An Indian Tiger or Bengal Tiger (Panthera tigris tigris) with a Sambar Deer (Cervus unicolor) kill in the dry forest. /VCG Photo
Another example might enable us to better understand the situation: It should not be our place to warn a deer when a tiger is lurking around and waiting for the perfect time to capture it. A lucky escape for a deer might be unfair to the predator that mainly feeds on herbivores. Or even worse, a tragedy to the local ecosystem at large caused by the loss of grassland devoured by herbivores.
There seems to be no one-for-all answer or rule to guide us before any decision making, especially when man-induced damages contribute more threats to the wild animals than they used to deal with previously.
Thus when an animal's population is under a critical threat, we have to step in and help them overcome the difficulty.
For instance, in 2017, a disease broke out among saiga antelopes in Mongolia threatening to wipe out 80 percent of the population. Fortunately, the disease was well under control and the number of antelopes bounced back to normal levels after conservationists' timely intervention by administering vaccines.

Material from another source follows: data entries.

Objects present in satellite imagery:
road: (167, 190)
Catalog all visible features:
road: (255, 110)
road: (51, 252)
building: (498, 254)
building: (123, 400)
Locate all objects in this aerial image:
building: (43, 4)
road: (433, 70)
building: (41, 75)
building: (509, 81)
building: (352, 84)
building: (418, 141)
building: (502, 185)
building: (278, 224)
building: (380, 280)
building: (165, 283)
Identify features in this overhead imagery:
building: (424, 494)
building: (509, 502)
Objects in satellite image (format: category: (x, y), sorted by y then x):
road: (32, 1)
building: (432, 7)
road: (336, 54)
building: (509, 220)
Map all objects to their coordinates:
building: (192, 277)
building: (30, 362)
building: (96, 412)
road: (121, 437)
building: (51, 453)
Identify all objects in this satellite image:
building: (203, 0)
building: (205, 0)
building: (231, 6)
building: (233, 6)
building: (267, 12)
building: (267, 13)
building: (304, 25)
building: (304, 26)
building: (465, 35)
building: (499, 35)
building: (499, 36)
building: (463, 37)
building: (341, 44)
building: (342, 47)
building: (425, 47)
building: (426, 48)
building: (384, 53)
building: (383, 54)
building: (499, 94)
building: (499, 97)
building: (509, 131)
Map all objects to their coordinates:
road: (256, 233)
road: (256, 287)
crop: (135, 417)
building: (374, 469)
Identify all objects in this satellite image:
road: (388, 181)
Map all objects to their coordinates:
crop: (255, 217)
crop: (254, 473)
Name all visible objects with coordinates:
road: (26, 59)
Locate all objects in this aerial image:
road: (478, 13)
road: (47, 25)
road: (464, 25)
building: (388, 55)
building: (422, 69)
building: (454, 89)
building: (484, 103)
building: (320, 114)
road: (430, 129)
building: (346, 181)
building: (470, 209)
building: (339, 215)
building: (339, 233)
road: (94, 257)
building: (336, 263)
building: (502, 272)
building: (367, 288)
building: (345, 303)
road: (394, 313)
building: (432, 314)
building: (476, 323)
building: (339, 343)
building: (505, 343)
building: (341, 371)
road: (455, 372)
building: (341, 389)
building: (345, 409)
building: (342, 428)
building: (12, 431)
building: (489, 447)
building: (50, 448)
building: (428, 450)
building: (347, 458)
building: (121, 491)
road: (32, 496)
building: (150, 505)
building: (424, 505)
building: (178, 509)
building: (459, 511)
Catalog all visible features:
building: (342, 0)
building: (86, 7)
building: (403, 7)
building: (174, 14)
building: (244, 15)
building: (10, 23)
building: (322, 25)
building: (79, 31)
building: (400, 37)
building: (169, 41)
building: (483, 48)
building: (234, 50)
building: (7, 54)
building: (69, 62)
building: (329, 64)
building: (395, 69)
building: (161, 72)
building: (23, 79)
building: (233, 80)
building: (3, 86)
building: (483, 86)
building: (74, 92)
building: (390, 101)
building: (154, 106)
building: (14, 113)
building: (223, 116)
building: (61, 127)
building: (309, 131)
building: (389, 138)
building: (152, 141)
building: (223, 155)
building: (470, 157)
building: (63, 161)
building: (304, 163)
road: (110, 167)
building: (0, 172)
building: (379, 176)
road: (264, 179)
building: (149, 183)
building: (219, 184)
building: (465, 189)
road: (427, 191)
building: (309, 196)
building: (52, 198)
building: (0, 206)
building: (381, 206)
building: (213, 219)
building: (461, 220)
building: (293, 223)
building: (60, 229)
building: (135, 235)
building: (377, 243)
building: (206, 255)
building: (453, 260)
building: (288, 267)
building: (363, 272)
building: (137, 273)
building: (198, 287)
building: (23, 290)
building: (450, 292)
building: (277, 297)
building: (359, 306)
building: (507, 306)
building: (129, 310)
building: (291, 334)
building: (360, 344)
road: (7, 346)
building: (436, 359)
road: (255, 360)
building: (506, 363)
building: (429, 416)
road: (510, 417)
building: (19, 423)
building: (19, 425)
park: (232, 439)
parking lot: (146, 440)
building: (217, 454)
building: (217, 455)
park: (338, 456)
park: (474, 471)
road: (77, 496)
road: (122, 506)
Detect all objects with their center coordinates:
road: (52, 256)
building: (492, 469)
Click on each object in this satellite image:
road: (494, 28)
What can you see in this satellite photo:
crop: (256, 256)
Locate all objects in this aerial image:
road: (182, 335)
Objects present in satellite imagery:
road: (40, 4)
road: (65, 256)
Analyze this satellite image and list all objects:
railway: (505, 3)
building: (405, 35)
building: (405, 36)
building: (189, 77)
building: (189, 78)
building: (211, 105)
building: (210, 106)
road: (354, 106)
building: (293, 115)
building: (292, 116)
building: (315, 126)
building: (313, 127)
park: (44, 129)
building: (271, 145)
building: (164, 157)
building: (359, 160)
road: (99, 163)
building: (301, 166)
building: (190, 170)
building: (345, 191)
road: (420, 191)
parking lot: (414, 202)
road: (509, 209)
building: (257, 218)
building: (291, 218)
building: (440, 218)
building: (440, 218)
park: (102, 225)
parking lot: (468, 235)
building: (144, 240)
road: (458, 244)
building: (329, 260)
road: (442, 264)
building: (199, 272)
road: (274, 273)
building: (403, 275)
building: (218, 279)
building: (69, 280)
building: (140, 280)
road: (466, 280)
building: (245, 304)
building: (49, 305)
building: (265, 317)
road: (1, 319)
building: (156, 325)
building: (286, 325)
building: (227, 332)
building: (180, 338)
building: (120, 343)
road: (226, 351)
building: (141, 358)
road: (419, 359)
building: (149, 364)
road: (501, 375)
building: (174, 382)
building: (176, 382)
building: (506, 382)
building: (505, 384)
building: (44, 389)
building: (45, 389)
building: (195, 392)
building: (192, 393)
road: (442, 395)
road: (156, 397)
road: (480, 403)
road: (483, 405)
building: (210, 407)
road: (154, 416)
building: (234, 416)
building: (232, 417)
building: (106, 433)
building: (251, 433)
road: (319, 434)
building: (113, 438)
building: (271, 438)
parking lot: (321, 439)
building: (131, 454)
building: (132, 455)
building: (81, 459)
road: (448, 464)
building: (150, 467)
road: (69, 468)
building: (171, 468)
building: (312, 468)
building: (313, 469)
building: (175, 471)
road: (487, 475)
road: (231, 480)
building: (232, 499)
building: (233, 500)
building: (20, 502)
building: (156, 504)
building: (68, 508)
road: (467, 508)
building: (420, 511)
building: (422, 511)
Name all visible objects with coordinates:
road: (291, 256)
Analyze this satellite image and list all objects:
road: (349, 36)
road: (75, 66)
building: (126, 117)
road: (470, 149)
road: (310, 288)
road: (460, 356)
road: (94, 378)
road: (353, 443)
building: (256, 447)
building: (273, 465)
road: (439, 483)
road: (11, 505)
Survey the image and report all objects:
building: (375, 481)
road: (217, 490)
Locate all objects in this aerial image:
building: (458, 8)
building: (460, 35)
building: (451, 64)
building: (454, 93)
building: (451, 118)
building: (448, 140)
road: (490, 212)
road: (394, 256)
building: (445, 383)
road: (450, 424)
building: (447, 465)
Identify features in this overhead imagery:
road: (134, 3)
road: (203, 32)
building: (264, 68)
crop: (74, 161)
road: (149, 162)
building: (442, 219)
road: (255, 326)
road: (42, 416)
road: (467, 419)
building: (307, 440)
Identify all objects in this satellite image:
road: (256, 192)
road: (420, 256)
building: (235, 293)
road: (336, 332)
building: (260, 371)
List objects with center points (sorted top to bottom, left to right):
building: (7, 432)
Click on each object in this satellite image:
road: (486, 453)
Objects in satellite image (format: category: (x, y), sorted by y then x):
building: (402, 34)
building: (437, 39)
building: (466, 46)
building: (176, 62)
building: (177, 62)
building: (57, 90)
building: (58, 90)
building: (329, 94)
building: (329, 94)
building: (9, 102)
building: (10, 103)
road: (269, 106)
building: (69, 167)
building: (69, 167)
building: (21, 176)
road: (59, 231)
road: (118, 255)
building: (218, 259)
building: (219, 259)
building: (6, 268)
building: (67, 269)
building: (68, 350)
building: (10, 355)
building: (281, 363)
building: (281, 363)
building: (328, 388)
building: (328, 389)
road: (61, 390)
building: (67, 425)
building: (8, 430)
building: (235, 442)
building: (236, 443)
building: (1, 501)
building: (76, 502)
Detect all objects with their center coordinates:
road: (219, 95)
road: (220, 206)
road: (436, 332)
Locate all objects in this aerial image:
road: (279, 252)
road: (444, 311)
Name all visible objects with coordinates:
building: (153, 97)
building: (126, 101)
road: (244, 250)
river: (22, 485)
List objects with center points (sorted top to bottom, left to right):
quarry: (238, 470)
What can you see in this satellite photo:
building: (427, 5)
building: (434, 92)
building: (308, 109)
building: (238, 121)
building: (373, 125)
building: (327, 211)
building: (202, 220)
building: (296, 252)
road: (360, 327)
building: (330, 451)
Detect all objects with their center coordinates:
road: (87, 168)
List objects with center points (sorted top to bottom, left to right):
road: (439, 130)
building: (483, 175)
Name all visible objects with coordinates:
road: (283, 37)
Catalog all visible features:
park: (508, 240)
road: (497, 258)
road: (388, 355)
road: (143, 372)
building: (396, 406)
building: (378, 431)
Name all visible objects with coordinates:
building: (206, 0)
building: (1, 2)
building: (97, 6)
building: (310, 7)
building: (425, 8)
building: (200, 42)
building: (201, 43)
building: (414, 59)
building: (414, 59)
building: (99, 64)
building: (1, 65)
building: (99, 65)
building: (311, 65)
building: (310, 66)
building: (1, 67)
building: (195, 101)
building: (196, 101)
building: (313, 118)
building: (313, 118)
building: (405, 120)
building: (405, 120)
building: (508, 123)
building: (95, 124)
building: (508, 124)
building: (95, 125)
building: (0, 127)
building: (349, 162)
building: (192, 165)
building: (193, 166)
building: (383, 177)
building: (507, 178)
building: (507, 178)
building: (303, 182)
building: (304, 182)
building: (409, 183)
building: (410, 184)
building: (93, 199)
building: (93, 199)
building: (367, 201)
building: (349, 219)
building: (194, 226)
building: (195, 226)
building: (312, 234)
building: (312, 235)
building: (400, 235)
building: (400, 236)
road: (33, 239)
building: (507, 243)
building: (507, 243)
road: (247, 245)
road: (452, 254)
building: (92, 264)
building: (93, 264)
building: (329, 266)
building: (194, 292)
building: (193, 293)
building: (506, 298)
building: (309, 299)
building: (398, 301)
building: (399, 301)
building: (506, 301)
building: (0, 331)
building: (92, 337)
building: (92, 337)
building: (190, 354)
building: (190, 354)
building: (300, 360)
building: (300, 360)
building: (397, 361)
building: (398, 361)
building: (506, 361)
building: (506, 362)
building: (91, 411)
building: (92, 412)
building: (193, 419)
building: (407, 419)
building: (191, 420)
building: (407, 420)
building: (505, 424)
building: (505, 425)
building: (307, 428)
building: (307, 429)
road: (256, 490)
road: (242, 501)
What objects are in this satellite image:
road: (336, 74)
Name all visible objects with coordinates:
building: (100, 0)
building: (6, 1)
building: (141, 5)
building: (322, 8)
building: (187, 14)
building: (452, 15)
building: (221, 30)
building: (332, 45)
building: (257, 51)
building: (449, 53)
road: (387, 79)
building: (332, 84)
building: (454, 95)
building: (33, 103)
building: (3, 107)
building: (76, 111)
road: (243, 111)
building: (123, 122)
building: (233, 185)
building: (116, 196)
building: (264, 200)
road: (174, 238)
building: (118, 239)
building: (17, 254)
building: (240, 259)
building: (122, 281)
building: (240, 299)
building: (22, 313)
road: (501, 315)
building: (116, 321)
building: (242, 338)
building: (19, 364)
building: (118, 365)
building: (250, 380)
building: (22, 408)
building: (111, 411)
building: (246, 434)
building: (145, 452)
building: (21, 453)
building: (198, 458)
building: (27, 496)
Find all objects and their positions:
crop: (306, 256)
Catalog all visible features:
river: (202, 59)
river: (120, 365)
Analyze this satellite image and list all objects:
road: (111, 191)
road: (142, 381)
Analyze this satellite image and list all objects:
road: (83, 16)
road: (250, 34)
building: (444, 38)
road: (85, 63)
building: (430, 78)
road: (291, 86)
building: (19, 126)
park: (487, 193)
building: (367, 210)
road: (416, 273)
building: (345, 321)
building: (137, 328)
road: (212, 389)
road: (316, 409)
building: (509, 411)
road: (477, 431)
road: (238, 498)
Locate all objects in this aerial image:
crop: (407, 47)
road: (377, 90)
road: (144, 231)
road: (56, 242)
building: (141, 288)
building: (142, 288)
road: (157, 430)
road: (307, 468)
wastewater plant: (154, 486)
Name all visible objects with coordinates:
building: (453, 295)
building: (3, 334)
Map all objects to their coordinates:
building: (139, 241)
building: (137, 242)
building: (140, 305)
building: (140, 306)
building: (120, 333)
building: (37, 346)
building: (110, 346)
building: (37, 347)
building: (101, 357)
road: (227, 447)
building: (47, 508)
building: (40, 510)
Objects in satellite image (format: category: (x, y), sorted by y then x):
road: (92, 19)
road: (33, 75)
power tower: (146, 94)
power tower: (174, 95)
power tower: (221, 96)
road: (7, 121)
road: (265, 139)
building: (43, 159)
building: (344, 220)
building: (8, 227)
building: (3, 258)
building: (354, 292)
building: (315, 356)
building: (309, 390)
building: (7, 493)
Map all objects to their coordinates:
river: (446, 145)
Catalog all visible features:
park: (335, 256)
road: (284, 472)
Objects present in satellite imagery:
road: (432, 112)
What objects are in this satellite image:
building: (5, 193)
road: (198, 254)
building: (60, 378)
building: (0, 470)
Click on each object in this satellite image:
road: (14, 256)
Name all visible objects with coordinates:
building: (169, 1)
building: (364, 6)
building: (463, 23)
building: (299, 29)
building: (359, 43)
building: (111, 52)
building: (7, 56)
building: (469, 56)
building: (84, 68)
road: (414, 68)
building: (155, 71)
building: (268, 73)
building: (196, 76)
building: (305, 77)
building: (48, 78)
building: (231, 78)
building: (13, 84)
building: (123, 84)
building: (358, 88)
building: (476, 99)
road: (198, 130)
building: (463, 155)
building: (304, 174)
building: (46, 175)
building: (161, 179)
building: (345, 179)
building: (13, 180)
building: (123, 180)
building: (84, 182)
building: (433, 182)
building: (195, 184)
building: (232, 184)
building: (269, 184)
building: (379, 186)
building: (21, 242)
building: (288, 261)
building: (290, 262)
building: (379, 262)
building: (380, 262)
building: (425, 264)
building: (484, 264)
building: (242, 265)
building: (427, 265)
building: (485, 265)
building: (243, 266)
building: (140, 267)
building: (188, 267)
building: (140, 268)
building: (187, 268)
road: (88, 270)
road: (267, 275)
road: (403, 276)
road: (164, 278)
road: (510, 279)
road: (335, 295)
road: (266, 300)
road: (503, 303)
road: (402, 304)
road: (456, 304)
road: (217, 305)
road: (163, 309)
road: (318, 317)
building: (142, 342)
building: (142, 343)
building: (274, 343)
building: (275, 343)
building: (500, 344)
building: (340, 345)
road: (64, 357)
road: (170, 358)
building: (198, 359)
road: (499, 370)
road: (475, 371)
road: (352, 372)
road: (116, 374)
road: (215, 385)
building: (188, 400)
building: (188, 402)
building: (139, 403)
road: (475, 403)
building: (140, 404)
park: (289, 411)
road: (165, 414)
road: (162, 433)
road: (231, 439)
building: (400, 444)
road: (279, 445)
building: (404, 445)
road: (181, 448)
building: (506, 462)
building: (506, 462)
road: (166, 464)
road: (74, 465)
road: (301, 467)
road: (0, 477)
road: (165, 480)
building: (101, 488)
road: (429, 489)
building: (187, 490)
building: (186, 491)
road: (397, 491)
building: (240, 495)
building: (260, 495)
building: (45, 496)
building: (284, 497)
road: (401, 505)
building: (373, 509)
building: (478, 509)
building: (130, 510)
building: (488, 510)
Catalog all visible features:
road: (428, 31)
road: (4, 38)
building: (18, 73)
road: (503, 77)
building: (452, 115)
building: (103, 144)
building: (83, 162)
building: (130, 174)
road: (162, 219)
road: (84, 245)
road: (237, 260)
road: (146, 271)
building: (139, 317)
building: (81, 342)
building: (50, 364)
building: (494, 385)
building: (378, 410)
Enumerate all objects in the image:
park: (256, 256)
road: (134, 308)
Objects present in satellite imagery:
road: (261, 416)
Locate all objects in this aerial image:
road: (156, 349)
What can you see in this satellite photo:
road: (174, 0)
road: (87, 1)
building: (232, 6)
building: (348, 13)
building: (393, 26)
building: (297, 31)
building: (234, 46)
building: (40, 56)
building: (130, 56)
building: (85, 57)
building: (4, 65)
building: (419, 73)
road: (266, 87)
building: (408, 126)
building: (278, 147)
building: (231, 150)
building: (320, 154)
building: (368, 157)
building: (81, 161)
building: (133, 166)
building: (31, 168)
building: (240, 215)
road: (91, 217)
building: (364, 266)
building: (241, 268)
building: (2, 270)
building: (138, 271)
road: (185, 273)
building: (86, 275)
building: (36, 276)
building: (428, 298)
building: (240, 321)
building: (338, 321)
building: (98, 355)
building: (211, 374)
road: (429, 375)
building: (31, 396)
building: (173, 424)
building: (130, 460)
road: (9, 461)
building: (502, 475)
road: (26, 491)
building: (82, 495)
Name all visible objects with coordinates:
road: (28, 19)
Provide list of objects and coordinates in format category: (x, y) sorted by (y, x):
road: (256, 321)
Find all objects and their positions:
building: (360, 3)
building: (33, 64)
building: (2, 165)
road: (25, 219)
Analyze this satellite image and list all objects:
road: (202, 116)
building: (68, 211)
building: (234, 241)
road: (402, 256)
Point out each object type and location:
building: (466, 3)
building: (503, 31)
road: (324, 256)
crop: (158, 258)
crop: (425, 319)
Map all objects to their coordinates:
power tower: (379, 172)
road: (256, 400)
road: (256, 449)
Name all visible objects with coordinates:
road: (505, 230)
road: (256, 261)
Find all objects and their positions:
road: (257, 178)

Another heartbreaking story happened to rafetus swinhoei, a species of softshell turtles. Due to water pollution and climate change, the number of this species in the world plummeted to just three. Sadly, the only couple among the three refused to mate, and to prevent the turtle from extinction, we had to try our best to help them breed.
Since human activities have impacted the planet in such a profound way that animals face way more complicating threats than they ever did, it should be our responsibility to protect wild animals' habitat and educate people on knowledge of conservation.
Necessary intervention doesn't mean to take care of the troubled animals in the way we thought good for them. Animals should be the ones to decide in what way they take care of their babies and prey or in which area they want to live.
The bottom line should be letting them live independently and maintain the environment and wildlife as whole the way it is.